Dell includes on its m-commerce site and in its mobile apps icons with security themes such as locks and brief text notes explaining security measures. Dell also assures customers that they won't have to pay for anything they did not purchase. That's important because nearly 75% of U.S. smartphone owners are concerned about security threats to their devices, according to a survey by the National Cyber Security Alliance and mobile security technology vendor NQ Mobile.

While consumers make mobile purchases, retailers are carefully scrutinizing them using fraud prevention technologies. For instance, ThreatMetrix looks at both the device and the shopper and correlates that across the behavior of all his web transactions and across its global network of more than 10,000 sites, Faulkner says.

If ThreatMetrix detects an unknown device, it studies the way in which the consumer (or criminal) uses the device, the sites he visits and the actions he takes, looking for suspicious patterns.

Iovation uses cookies and device fingerprints to track a device's interactions with online businesses that have contracted with it for fraud prevention services and shares that data among its clients, flagging devices that have a history of fraud or abuse. The vendor processes up to 10 million web and mobile transactions per day, Olson says. Mobile devices made up 23% of the computers iovation recognized in March.

Olsen says iovation charges on a per-transaction basis, starting at pennies per-transaction. He, and other vendors and retailers contacted for this story, declined to be more specific about pricing. Mott of BetterBuyDesign says some vendors charge smaller merchants 8 to 10 cents per transaction for fraud-mitigation services, and larger merchants a bit less because of higher transaction volume.

It is important to keep fraud monitoring of web and mobile transactions closely tied together, fraud experts and retailers say.
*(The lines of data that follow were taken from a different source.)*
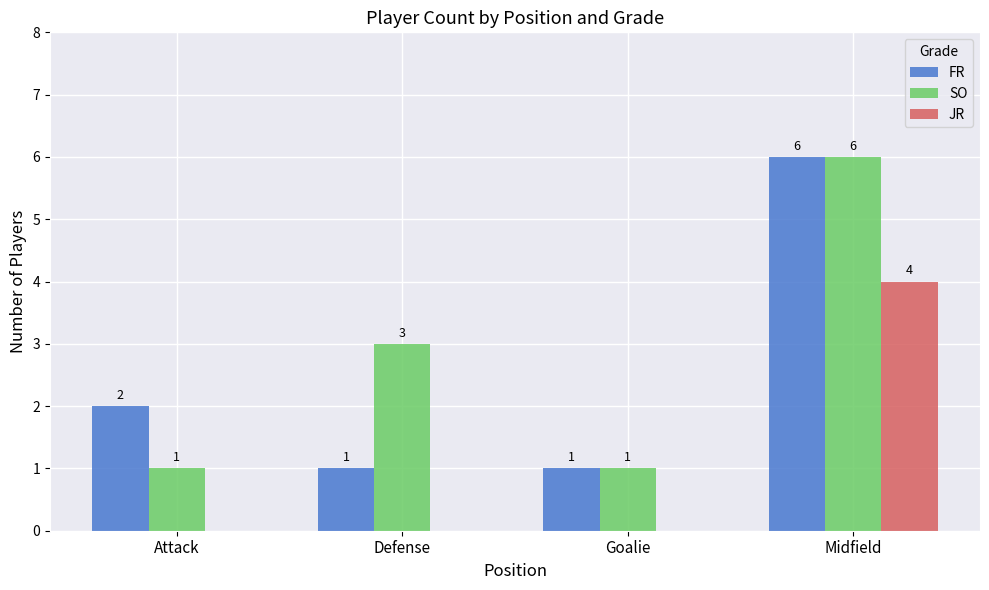

How many distinct data groups are displayed?

3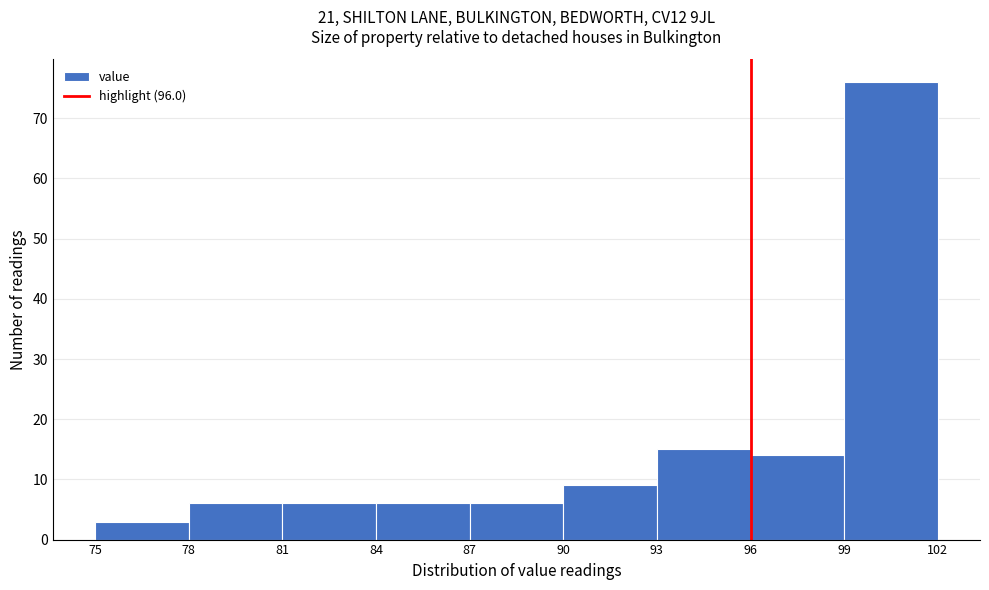

Reading left to right, transcribe this chart: for each bar, give the range it covers on the x-axis and its height. The values are not printed on the chart, so give them approximately, as read against the axis.

75 to 78: 3
78 to 81: 6
81 to 84: 6
84 to 87: 6
87 to 90: 6
90 to 93: 9
93 to 96: 15
96 to 99: 14
99 to 102: 76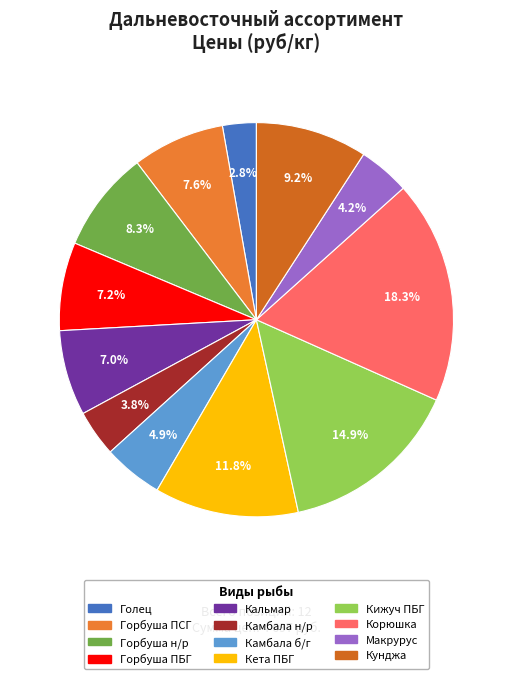

What is the largest slice in the pie chart?

Корюшка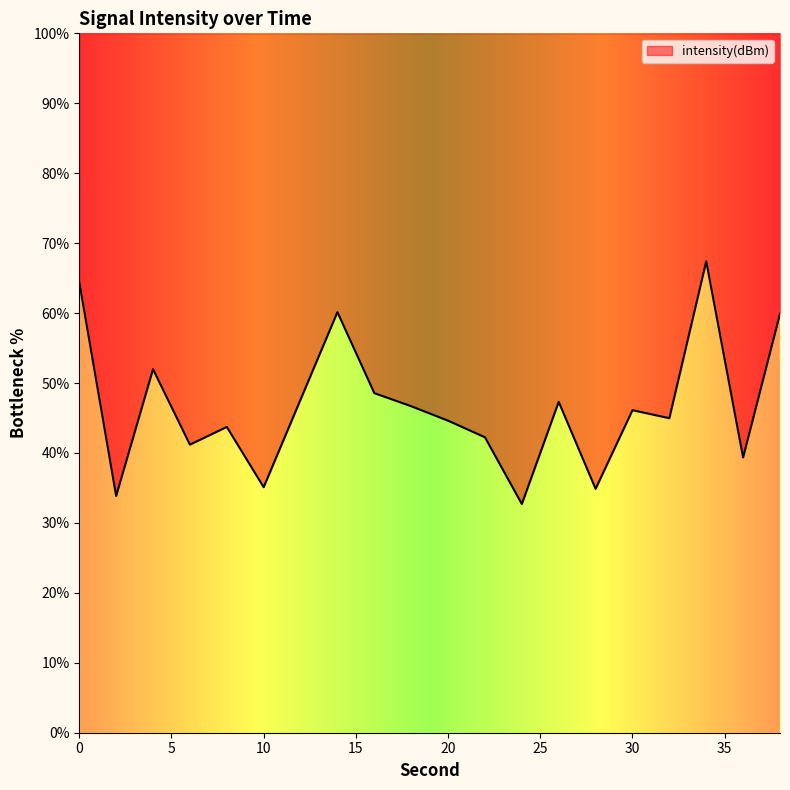

The chart shows a value of 27.5 at 6. True or false?

False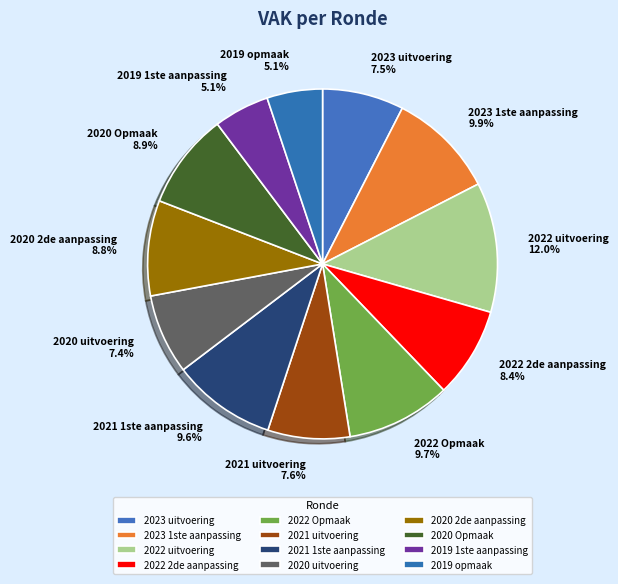

Is it true that 2020 2de aanpassing is 9% of the pie?

True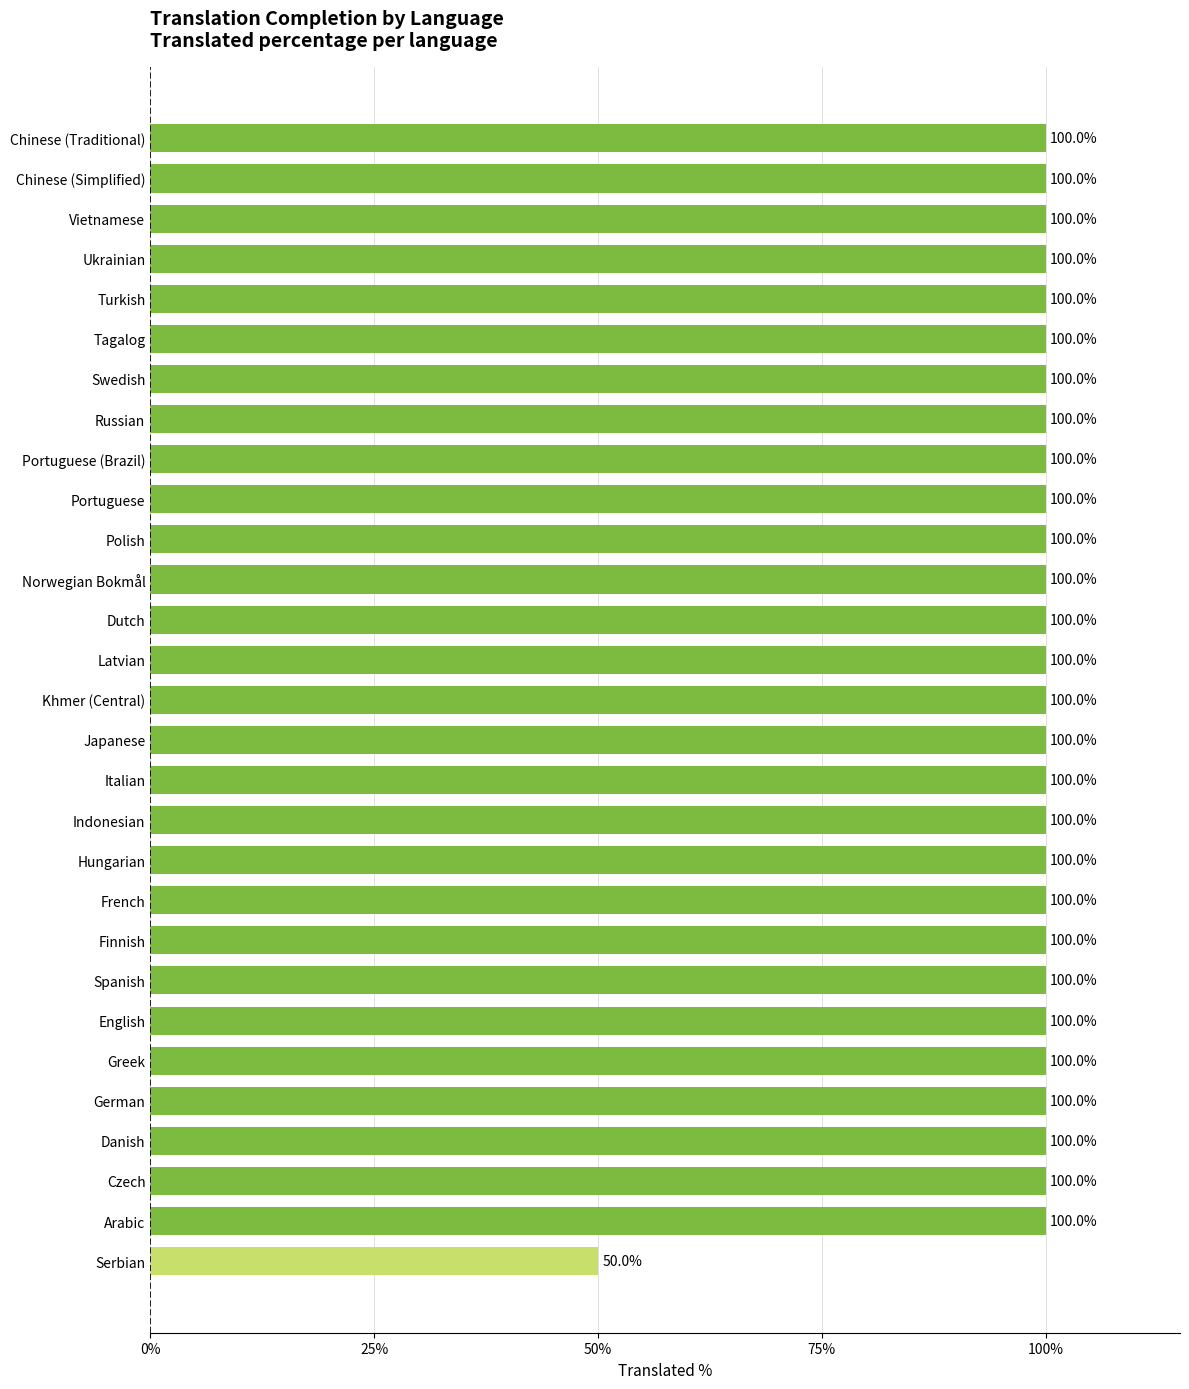

The chart shows a value of 100 at Finnish. True or false?

True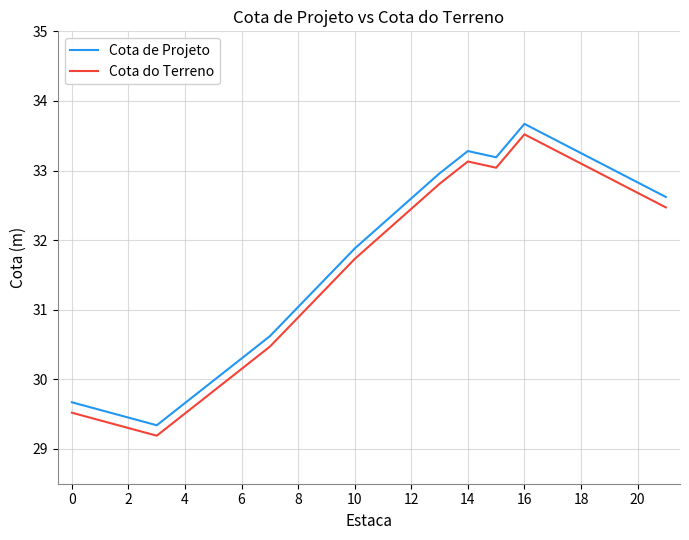

Count the number of categories in the chart.

22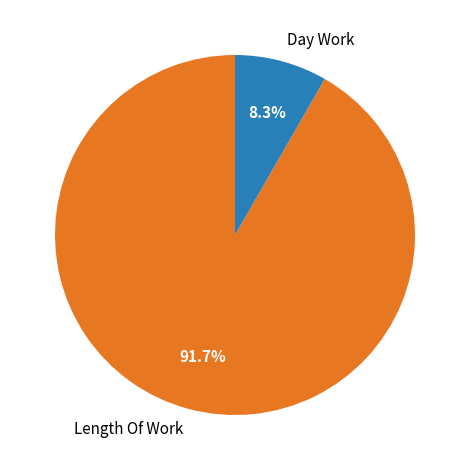

What is the smallest slice in the pie chart?

Day Work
"If you have tight integration across the board you have a far better picture of a customer," says McCarter of Edwin Watts Golf. With consumers using a variety of devices to shop online, tying together the fraud-monitoring process prevents potential hiccups. "If systems are separate and a customer hits a high fraud score on a smartphone and we flagged the transaction, we would be annoying that good customer who we should know based on their history on all their devices."

Device identification along with logging which devices use the same account tie together a customer's behavior across devices, giving retailers a better idea of who exactly is making a purchase regardless of the device.

While criminals have begun devoting more energy to committing fraud in mobile commerce, anti-fraud technology vendors offer retailers tools to stop fraudulent mobile transactions. Anti-fraud technology may simply be part of the cost of doing business today, but it's an investment that can protect retailers in the new mobile arena.